Revise the lines below so that every instance of "member_expression" becomes "member_access", with nothing else altered. Omit the pictures from your output.

Stored data entries

= = =

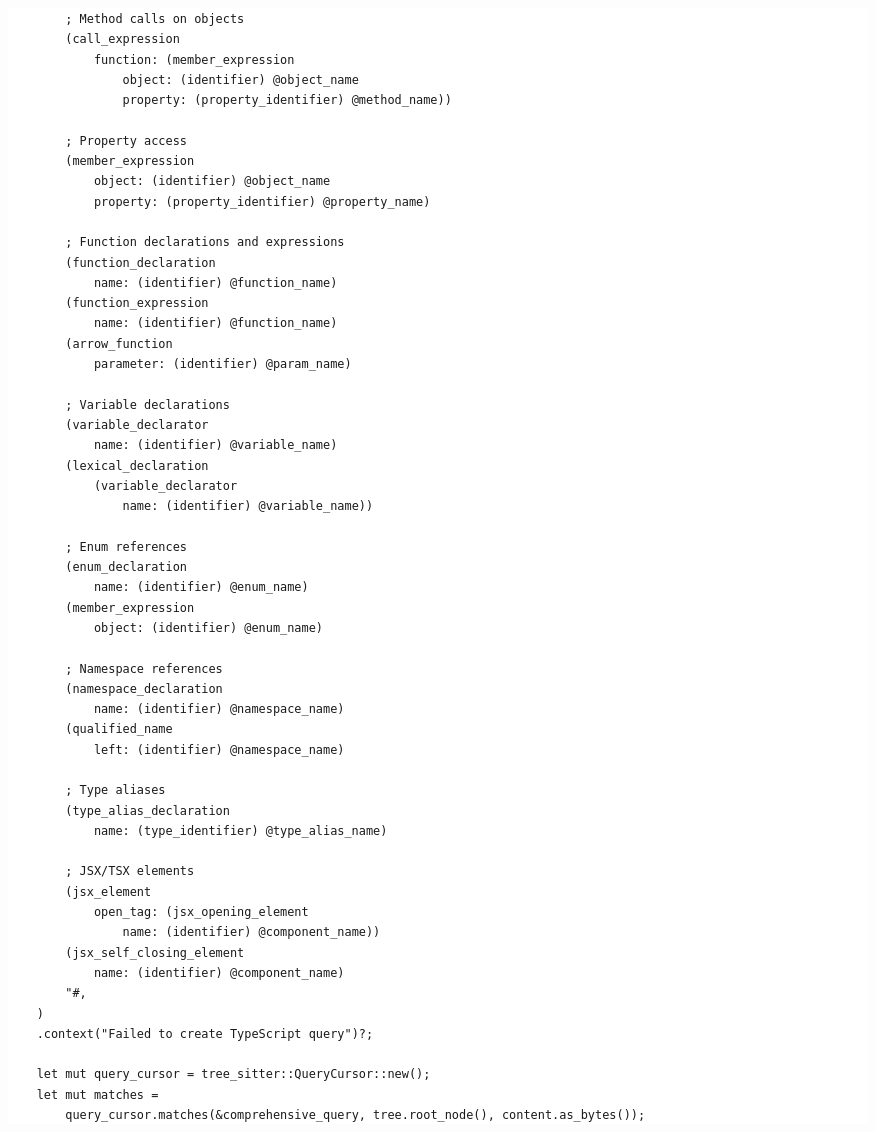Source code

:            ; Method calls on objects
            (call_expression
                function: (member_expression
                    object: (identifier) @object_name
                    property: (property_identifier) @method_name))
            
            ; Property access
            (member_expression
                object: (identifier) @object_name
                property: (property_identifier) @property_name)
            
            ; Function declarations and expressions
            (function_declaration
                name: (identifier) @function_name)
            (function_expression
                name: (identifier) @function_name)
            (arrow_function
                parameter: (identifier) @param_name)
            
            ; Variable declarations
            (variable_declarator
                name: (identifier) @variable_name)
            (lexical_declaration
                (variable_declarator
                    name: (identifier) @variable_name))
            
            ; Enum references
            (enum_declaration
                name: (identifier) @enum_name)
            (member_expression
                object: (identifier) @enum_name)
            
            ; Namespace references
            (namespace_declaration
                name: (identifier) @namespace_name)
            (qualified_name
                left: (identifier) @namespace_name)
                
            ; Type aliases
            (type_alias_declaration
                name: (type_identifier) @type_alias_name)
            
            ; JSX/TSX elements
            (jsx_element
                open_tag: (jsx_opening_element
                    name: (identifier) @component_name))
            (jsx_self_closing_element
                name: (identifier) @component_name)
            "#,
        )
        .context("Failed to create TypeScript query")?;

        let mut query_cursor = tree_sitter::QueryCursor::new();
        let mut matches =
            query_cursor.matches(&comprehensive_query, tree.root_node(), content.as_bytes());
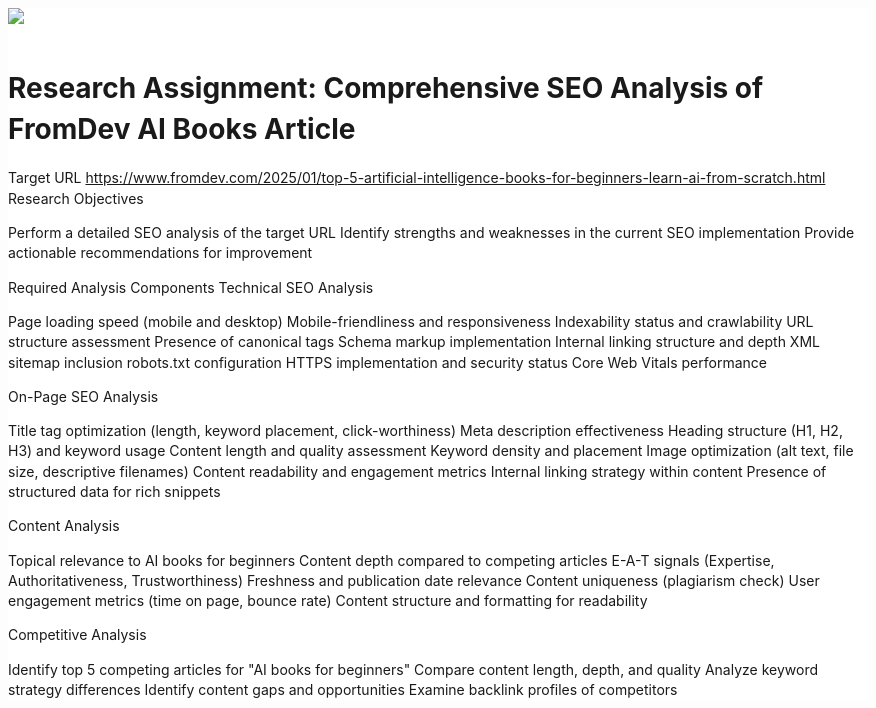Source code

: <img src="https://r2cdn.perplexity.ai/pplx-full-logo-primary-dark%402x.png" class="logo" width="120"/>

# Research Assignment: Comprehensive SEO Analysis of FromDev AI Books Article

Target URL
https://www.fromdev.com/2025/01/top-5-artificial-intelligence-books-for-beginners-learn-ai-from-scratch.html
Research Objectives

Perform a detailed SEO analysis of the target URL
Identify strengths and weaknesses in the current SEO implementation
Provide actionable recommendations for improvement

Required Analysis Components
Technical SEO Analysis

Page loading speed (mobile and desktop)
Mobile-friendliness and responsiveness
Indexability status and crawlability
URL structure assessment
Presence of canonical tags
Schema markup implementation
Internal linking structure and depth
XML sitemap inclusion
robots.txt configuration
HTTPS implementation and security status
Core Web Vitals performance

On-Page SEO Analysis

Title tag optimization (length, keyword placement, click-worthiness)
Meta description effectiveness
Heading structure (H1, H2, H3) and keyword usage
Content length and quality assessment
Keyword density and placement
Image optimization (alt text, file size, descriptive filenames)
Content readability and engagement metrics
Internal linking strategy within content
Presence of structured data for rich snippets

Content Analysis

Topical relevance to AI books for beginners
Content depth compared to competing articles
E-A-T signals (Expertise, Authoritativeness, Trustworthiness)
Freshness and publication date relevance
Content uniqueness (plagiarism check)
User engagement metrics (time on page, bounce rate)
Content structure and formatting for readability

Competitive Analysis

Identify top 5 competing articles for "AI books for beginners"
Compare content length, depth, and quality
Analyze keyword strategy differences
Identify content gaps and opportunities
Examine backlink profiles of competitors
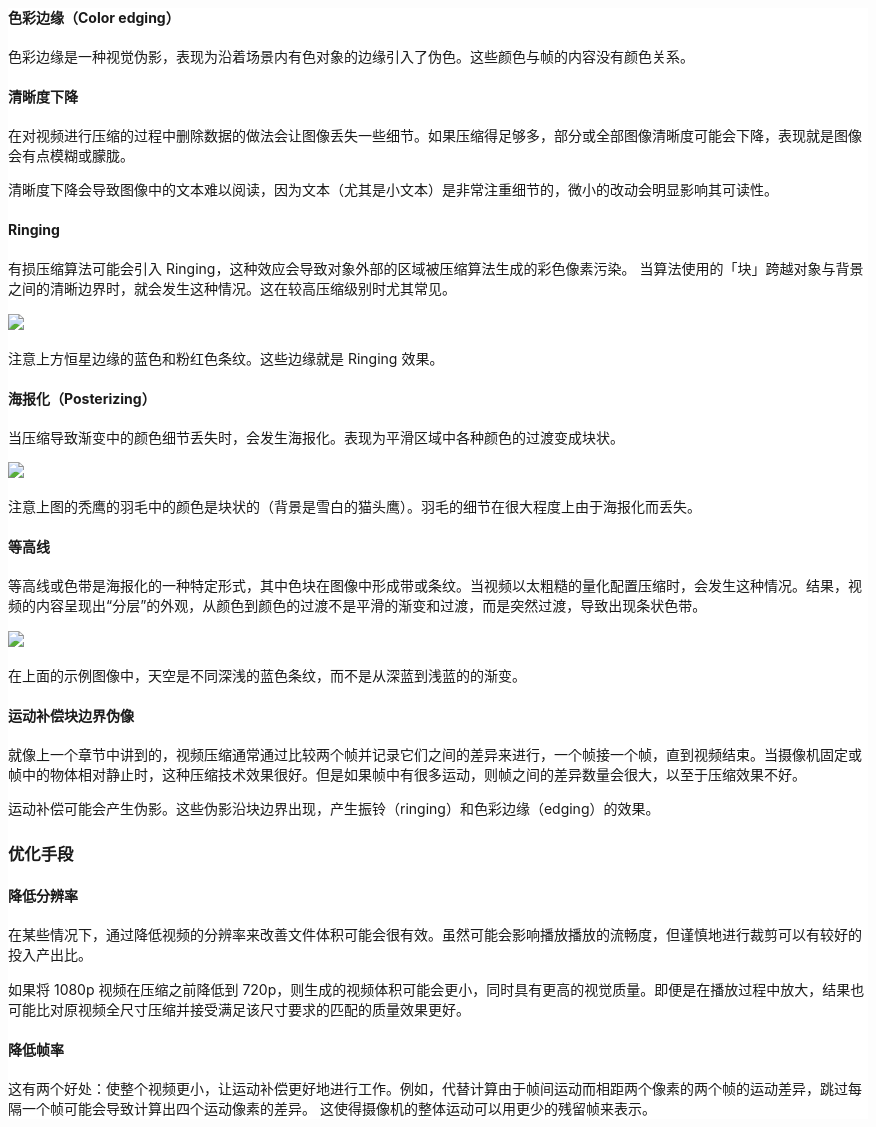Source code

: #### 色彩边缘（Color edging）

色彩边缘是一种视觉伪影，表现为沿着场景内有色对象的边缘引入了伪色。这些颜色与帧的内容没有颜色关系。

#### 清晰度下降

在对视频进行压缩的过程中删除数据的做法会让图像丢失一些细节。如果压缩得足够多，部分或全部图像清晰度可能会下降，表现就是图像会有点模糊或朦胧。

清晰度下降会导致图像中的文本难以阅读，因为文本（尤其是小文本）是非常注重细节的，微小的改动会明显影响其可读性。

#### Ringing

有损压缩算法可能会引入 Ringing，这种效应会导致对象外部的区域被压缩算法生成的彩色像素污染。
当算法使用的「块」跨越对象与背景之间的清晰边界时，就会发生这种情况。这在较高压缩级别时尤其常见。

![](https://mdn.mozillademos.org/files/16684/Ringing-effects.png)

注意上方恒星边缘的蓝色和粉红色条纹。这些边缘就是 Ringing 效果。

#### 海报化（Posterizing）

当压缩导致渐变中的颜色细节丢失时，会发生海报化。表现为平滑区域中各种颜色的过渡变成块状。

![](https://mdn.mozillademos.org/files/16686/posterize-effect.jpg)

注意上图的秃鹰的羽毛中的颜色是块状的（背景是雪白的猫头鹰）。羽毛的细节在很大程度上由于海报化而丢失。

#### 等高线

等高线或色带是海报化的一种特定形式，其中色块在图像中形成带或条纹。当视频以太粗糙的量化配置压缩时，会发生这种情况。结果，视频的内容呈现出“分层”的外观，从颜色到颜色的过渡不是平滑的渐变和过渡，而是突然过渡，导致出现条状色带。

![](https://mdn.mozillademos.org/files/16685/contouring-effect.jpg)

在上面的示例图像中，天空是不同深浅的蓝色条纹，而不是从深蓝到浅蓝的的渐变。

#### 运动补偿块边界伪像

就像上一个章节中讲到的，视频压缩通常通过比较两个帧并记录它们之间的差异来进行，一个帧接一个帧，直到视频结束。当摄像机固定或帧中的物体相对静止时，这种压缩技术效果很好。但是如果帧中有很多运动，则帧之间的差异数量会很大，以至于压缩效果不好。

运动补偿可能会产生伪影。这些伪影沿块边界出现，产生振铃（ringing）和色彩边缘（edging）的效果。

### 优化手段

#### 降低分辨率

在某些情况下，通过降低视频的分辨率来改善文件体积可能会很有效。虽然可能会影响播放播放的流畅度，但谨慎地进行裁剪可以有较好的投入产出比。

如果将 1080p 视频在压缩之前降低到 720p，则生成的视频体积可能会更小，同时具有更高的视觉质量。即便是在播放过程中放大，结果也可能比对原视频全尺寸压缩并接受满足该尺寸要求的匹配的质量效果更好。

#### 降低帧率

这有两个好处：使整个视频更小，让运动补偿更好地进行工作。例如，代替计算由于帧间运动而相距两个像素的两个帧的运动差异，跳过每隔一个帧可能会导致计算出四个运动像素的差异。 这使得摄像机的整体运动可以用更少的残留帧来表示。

= = =

→ **Response to this exercise**
Source code

:            ; Method calls on objects
            (call_expression
                function: (member_access
                    object: (identifier) @object_name
                    property: (property_identifier) @method_name))
            
            ; Property access
            (member_access
                object: (identifier) @object_name
                property: (property_identifier) @property_name)
            
            ; Function declarations and expressions
            (function_declaration
                name: (identifier) @function_name)
            (function_expression
                name: (identifier) @function_name)
            (arrow_function
                parameter: (identifier) @param_name)
            
            ; Variable declarations
            (variable_declarator
                name: (identifier) @variable_name)
            (lexical_declaration
                (variable_declarator
                    name: (identifier) @variable_name))
            
            ; Enum references
            (enum_declaration
                name: (identifier) @enum_name)
            (member_access
                object: (identifier) @enum_name)
            
            ; Namespace references
            (namespace_declaration
                name: (identifier) @namespace_name)
            (qualified_name
                left: (identifier) @namespace_name)
                
            ; Type aliases
            (type_alias_declaration
                name: (type_identifier) @type_alias_name)
            
            ; JSX/TSX elements
            (jsx_element
                open_tag: (jsx_opening_element
                    name: (identifier) @component_name))
            (jsx_self_closing_element
                name: (identifier) @component_name)
            "#,
        )
        .context("Failed to create TypeScript query")?;

        let mut query_cursor = tree_sitter::QueryCursor::new();
        let mut matches =
            query_cursor.matches(&comprehensive_query, tree.root_node(), content.as_bytes());
Source code

: <img src="https://r2cdn.perplexity.ai/pplx-full-logo-primary-dark%402x.png" class="logo" width="120"/>

# Research Assignment: Comprehensive SEO Analysis of FromDev AI Books Article

Target URL
https://www.fromdev.com/2025/01/top-5-artificial-intelligence-books-for-beginners-learn-ai-from-scratch.html
Research Objectives

Perform a detailed SEO analysis of the target URL
Identify strengths and weaknesses in the current SEO implementation
Provide actionable recommendations for improvement

Required Analysis Components
Technical SEO Analysis

Page loading speed (mobile and desktop)
Mobile-friendliness and responsiveness
Indexability status and crawlability
URL structure assessment
Presence of canonical tags
Schema markup implementation
Internal linking structure and depth
XML sitemap inclusion
robots.txt configuration
HTTPS implementation and security status
Core Web Vitals performance

On-Page SEO Analysis

Title tag optimization (length, keyword placement, click-worthiness)
Meta description effectiveness
Heading structure (H1, H2, H3) and keyword usage
Content length and quality assessment
Keyword density and placement
Image optimization (alt text, file size, descriptive filenames)
Content readability and engagement metrics
Internal linking strategy within content
Presence of structured data for rich snippets

Content Analysis

Topical relevance to AI books for beginners
Content depth compared to competing articles
E-A-T signals (Expertise, Authoritativeness, Trustworthiness)
Freshness and publication date relevance
Content uniqueness (plagiarism check)
User engagement metrics (time on page, bounce rate)
Content structure and formatting for readability

Competitive Analysis

Identify top 5 competing articles for "AI books for beginners"
Compare content length, depth, and quality
Analyze keyword strategy differences
Identify content gaps and opportunities
Examine backlink profiles of competitors
Source code

: #### 色彩边缘（Color edging）

色彩边缘是一种视觉伪影，表现为沿着场景内有色对象的边缘引入了伪色。这些颜色与帧的内容没有颜色关系。

#### 清晰度下降

在对视频进行压缩的过程中删除数据的做法会让图像丢失一些细节。如果压缩得足够多，部分或全部图像清晰度可能会下降，表现就是图像会有点模糊或朦胧。

清晰度下降会导致图像中的文本难以阅读，因为文本（尤其是小文本）是非常注重细节的，微小的改动会明显影响其可读性。

#### Ringing

有损压缩算法可能会引入 Ringing，这种效应会导致对象外部的区域被压缩算法生成的彩色像素污染。
当算法使用的「块」跨越对象与背景之间的清晰边界时，就会发生这种情况。这在较高压缩级别时尤其常见。

![](https://mdn.mozillademos.org/files/16684/Ringing-effects.png)

注意上方恒星边缘的蓝色和粉红色条纹。这些边缘就是 Ringing 效果。

#### 海报化（Posterizing）

当压缩导致渐变中的颜色细节丢失时，会发生海报化。表现为平滑区域中各种颜色的过渡变成块状。

![](https://mdn.mozillademos.org/files/16686/posterize-effect.jpg)

注意上图的秃鹰的羽毛中的颜色是块状的（背景是雪白的猫头鹰）。羽毛的细节在很大程度上由于海报化而丢失。

#### 等高线

等高线或色带是海报化的一种特定形式，其中色块在图像中形成带或条纹。当视频以太粗糙的量化配置压缩时，会发生这种情况。结果，视频的内容呈现出“分层”的外观，从颜色到颜色的过渡不是平滑的渐变和过渡，而是突然过渡，导致出现条状色带。

![](https://mdn.mozillademos.org/files/16685/contouring-effect.jpg)

在上面的示例图像中，天空是不同深浅的蓝色条纹，而不是从深蓝到浅蓝的的渐变。

#### 运动补偿块边界伪像

就像上一个章节中讲到的，视频压缩通常通过比较两个帧并记录它们之间的差异来进行，一个帧接一个帧，直到视频结束。当摄像机固定或帧中的物体相对静止时，这种压缩技术效果很好。但是如果帧中有很多运动，则帧之间的差异数量会很大，以至于压缩效果不好。

运动补偿可能会产生伪影。这些伪影沿块边界出现，产生振铃（ringing）和色彩边缘（edging）的效果。

### 优化手段

#### 降低分辨率

在某些情况下，通过降低视频的分辨率来改善文件体积可能会很有效。虽然可能会影响播放播放的流畅度，但谨慎地进行裁剪可以有较好的投入产出比。

如果将 1080p 视频在压缩之前降低到 720p，则生成的视频体积可能会更小，同时具有更高的视觉质量。即便是在播放过程中放大，结果也可能比对原视频全尺寸压缩并接受满足该尺寸要求的匹配的质量效果更好。

#### 降低帧率

这有两个好处：使整个视频更小，让运动补偿更好地进行工作。例如，代替计算由于帧间运动而相距两个像素的两个帧的运动差异，跳过每隔一个帧可能会导致计算出四个运动像素的差异。 这使得摄像机的整体运动可以用更少的残留帧来表示。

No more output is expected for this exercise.